_Task objective_:
Wherever a picture appears in the listing, leave it out, and copy the rest exactly.

Top of Records supplied

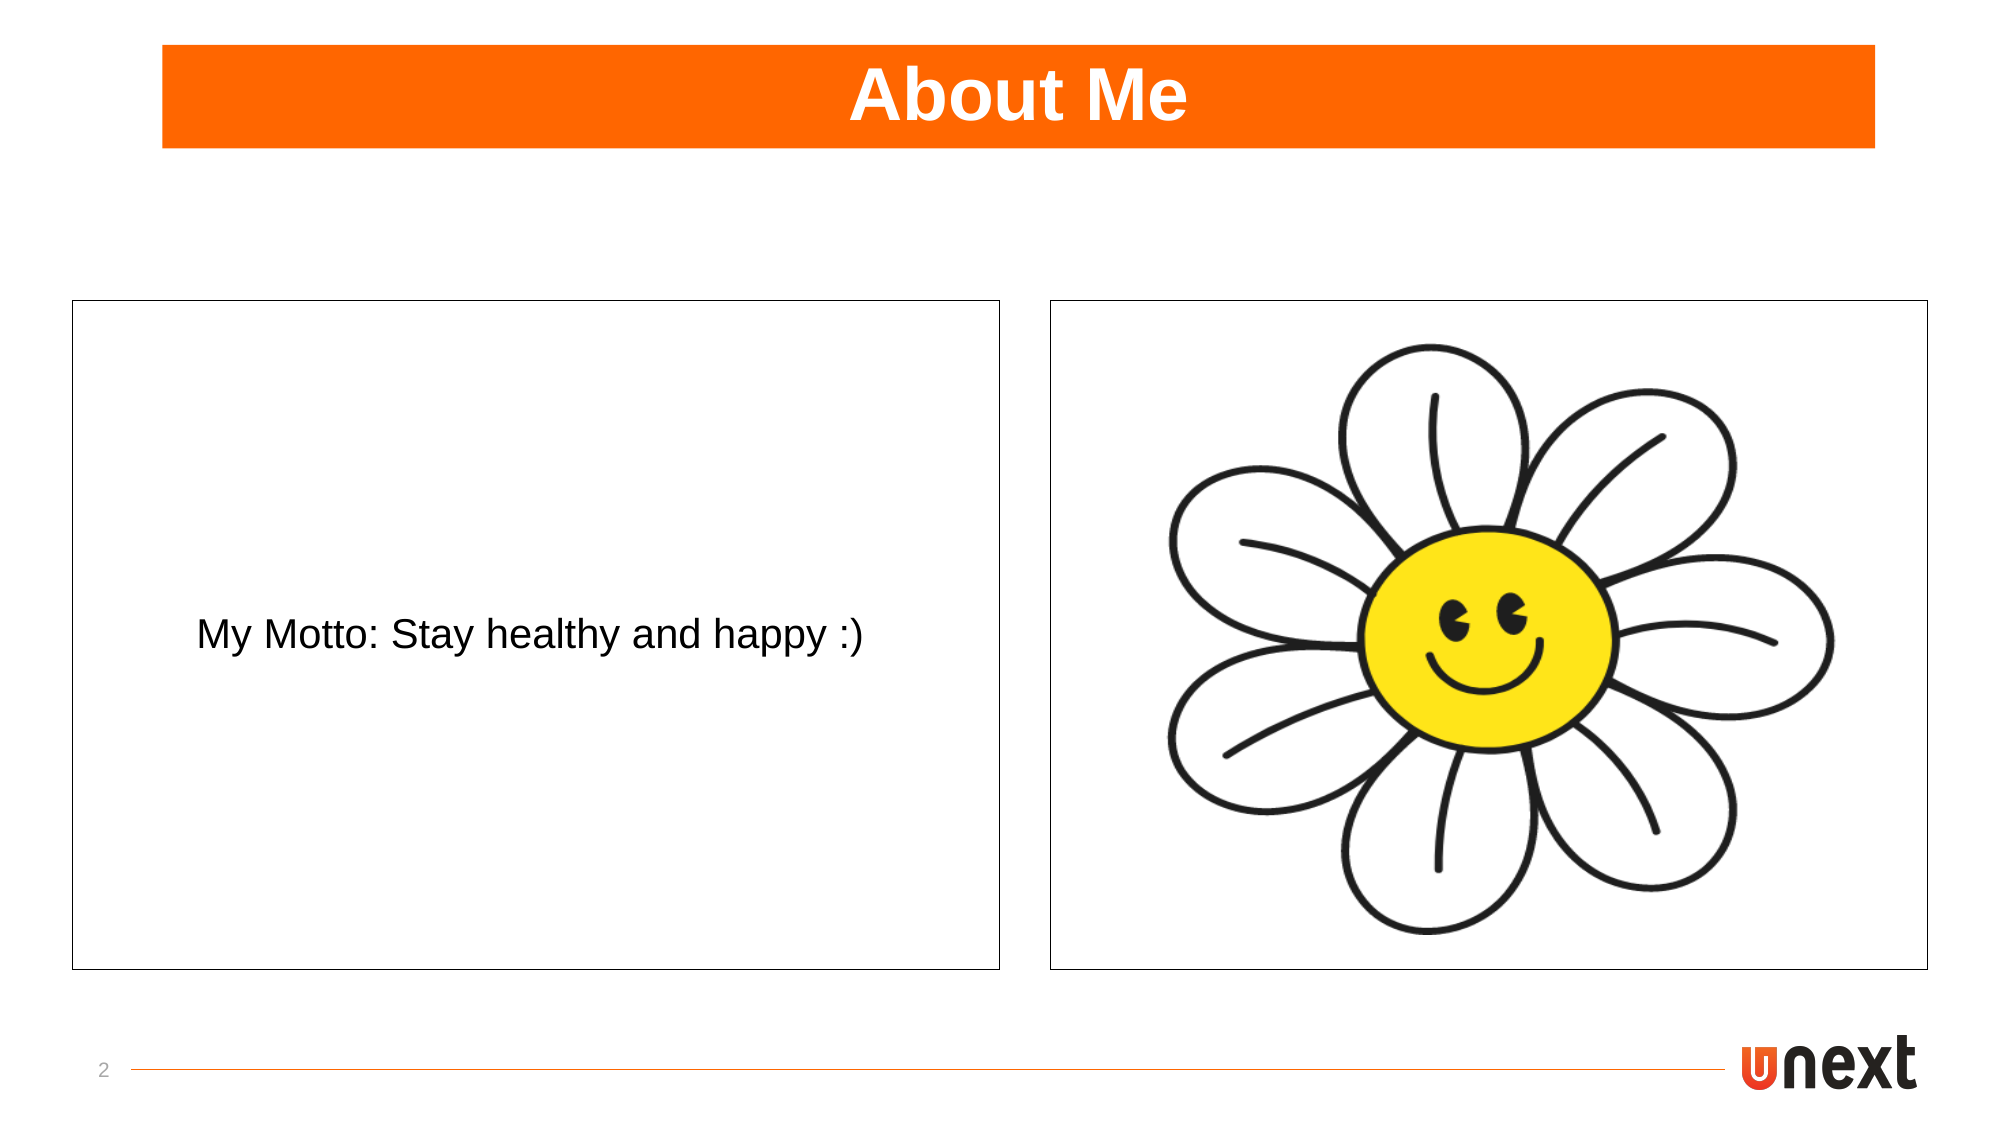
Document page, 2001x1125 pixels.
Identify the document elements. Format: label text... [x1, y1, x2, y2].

slide_number 2 [48, 1047, 110, 1091]
title About Me [162, 44, 1876, 149]
picture [1742, 1035, 1917, 1090]
text_box My Motto: Stay healthy and happy :) [72, 300, 1000, 970]
text_box [1050, 300, 1928, 970]
picture [1160, 342, 1841, 935]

Bottom of Records supplied

_Output_:
Document page, 2001x1125 pixels.
Identify the document elements. Format: label text... [x1, y1, x2, y2].

slide_number 2 [48, 1047, 110, 1091]
title About Me [162, 44, 1876, 149]
picture [1742, 1035, 1917, 1090]
text_box My Motto: Stay healthy and happy :) [72, 300, 1000, 970]
text_box [1050, 300, 1928, 970]
picture [1160, 342, 1841, 935]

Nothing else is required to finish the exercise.